Studio album by Detektivbyrån
- Released: 3 September 2008
- Recorded: January–May 2008 Gothenburg, Sweden
- Genre: Folktronica, Pop
- Length: 39:46
- Label: Danarkia

Detektivbyrån chronology
| E18 Album (2008) | Wermland (2008) | Beyond (unreleased) |

= Wermland (album) =

Wermland is the second album by Detektivbyrån released on the band's own label Danarkia. In contrast to the band's debut/compilation album E18 Album, Wermland features only new content. Prior to the album being available for purchase, the band made the songs "Om Du Möter Varg" and "Neonland" available on their website.

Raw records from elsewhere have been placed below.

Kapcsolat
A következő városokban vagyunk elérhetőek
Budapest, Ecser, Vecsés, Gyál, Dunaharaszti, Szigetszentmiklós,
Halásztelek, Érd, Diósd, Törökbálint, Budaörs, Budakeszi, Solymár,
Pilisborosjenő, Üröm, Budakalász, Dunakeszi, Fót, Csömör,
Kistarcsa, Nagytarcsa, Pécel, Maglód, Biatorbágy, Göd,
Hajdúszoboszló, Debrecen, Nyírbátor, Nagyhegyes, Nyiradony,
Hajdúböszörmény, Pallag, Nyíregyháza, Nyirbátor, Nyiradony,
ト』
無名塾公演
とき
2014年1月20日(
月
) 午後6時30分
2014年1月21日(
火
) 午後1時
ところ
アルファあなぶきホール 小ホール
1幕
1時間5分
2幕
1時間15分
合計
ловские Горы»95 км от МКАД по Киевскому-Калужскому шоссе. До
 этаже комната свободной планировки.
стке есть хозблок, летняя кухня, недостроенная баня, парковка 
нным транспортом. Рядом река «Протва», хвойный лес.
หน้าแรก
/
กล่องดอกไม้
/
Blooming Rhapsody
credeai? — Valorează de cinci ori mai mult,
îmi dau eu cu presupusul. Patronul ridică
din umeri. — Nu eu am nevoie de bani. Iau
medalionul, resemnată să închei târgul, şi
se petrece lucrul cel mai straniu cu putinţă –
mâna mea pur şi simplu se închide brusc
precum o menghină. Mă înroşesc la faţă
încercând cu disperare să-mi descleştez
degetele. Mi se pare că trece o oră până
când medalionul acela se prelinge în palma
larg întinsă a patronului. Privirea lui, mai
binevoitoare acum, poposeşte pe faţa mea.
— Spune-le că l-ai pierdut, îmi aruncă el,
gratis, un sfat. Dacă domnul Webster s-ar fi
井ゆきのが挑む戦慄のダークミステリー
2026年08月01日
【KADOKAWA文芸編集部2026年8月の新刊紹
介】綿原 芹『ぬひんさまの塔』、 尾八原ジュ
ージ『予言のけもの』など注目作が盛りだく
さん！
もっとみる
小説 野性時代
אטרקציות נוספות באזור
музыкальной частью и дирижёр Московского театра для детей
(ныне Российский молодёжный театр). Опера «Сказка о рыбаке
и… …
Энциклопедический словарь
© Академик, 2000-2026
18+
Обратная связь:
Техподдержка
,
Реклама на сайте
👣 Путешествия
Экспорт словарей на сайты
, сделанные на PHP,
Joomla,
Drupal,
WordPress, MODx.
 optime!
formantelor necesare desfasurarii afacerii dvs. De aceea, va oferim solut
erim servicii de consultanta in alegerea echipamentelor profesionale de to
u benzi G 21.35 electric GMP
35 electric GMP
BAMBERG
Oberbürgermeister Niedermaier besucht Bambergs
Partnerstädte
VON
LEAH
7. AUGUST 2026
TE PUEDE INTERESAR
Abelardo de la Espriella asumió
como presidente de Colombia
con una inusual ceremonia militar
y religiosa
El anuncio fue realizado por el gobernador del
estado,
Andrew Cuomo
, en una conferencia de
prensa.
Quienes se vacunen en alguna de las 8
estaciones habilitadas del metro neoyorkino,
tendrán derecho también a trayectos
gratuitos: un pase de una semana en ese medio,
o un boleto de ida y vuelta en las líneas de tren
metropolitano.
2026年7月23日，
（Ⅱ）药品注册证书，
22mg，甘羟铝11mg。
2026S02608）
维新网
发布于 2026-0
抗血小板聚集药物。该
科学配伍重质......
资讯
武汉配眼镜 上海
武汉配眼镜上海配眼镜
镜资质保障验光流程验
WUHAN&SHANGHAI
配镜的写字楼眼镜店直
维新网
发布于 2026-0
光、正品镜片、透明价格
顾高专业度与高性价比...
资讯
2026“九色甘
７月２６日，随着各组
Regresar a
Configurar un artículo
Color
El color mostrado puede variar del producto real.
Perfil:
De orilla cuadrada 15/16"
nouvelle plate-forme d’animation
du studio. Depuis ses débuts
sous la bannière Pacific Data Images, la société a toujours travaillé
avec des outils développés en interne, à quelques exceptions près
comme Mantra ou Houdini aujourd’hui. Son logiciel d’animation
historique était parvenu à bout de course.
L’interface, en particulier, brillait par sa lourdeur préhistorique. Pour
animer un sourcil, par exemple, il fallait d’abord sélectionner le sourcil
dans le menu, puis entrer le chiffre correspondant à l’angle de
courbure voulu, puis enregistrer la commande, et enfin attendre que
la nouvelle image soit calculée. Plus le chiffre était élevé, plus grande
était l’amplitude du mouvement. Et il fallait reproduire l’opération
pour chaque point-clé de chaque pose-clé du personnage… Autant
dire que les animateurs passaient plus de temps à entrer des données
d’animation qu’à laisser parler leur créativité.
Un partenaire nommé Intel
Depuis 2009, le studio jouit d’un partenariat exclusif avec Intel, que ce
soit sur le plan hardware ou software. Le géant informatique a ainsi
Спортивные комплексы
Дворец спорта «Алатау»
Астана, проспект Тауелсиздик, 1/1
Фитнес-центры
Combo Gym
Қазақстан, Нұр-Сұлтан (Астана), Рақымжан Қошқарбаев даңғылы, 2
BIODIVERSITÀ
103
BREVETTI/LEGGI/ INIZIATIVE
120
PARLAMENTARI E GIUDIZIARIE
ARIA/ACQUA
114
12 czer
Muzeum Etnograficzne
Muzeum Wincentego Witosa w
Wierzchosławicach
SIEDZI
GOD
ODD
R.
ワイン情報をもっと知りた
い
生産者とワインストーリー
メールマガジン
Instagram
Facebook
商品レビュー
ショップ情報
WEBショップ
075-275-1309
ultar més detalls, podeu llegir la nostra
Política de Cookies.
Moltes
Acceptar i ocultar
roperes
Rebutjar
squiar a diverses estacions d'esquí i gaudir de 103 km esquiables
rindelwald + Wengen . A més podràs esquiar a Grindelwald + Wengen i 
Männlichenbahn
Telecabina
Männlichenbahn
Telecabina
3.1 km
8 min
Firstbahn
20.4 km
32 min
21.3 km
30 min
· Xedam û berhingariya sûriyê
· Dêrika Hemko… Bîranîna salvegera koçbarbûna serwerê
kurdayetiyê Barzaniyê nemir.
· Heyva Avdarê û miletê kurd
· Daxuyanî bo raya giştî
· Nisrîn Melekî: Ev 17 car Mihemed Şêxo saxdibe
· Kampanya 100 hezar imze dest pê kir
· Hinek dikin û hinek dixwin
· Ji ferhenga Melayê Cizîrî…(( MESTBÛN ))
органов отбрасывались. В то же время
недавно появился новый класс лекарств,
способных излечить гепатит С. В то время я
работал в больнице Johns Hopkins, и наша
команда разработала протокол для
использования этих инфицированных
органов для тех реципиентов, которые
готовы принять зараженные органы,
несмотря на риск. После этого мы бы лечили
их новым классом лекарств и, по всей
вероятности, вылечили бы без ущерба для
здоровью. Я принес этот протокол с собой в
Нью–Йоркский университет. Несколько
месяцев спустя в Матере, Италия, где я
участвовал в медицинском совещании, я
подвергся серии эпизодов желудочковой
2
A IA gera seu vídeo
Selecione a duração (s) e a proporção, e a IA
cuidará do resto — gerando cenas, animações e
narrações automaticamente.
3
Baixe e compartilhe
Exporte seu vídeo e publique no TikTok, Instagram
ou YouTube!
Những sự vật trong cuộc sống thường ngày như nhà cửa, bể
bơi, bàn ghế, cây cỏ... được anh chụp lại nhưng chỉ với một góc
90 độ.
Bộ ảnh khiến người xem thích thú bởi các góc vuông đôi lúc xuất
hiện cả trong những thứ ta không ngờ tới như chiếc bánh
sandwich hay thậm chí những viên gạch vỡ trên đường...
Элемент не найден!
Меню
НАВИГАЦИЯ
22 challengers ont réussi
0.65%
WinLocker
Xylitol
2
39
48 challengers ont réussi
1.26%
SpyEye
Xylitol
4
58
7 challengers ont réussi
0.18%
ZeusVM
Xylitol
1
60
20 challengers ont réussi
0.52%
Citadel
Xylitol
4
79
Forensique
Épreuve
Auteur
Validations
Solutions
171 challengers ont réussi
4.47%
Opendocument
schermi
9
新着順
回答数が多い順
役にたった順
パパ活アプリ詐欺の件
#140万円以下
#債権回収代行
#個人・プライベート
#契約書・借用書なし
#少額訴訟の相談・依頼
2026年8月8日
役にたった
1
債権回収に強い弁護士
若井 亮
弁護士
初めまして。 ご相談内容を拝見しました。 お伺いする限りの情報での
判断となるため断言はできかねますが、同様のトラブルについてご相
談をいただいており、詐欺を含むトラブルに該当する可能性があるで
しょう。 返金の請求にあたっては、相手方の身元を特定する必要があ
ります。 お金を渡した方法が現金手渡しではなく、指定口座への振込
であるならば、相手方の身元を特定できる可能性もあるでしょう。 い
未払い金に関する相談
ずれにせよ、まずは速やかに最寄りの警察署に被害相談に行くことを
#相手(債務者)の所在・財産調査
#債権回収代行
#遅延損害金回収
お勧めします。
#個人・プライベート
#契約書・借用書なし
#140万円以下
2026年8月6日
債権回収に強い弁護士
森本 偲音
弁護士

During the autumn of 2008 the album reached the third place in the Swedish charts of album sales.

==Track listing==
1. "Om Du Möter Varg" - 3:08
2. "Kärlekens Alla Färjor" - 3:09
3. "Honky Tonk Of Wermland" - 2:15
4. "Rymden I En Låda" - 2:25
5. "Generation Celebration" - 3:01
6. "Life/Universe" - 3:21
7. "Neonland" - 3:10
8. "Hus Vid Havet" - 2:10
9. "Partyland" - 3:28
10. "Camping" - 2:43
11. "Sista Tryckaren" - 2:50
12. "En Annan Typ Av Disco" - 3:00
13. "Dygnet Runt" - 1:04
14. "054" - 4:02

==Critical reception==
As the band was active in Sweden the album was predominantly reviewed by Swedish newspapers and magazines.

Olle Sjögren of Norrländska Socialdemokraten begins his review of Wermland
by noting that the album's "shining gold-metallic artwork with measured
typography [...] could have been part of a luxury PR-campaign from
Louis Vuitton." He also notes that "Detektivbyrån separate themselves
from other folktronica artists by allowing the folk music to play a big part".
Olle concludes the review by writing "Detektivbyrån's Wermland is so far the
prettiest approach to integrating Swedish folk music with modern electronic
elements, without coming close to the awful Nordman and
Sarek."

The review in Norran by Per Strömbro beings with "An improbable debut,
improbably good that is." About the genre he writes "they offer intrinsically
Swedish instrumental music with particularly contagious accordion and synth
melodies." Per concludes his text with "One of this year's big
debuts."

Nancy Baym of Scandinavian music journal "It's a trap" provides one of few
English language reviews where she notes that "the sheer fun of their sound has
won them and an enthusiastic following. 'Wermland' [...] is fun." She also
writes "it demonstrates impeccable melodic pop sensibility." And closes with
"This serious contender for album of the year will sounds just as good decades
from now."

In the Swedish music magazine Groove, Per Lundberg GB wrote "With Wermland
Detektivbyrån continues to embrace the melancholy. [...] While on their way
they meet up with Cougar and Aphex Twin. Wermland is
cabaret, pop and folk music in one package."

Some reviews were not entirely positive. Helsingborgs Dagblad referred to
the album as "pre-school pop" that "too often veer into accordion-circus-music
on drugs". Still the review stressed that "the joy of the music is contagious"
and that the best part of the album is its "melancholic, french sound". The
review summarized the album as "a 40 minute long lullaby for three year olds".

==Personnel==
- Jon Nils Emanuel Ekström
- Anders Flanders
- Martin Molin
played drums, accordion, vibraphone, case, drawing pin piano, glockenspiel, clicker, mellotron, music box, pen, scissors, shoes, synthesizer, tele cables, traktofon. Additionally the band composed, produced, mixed, mastered and recorded the album.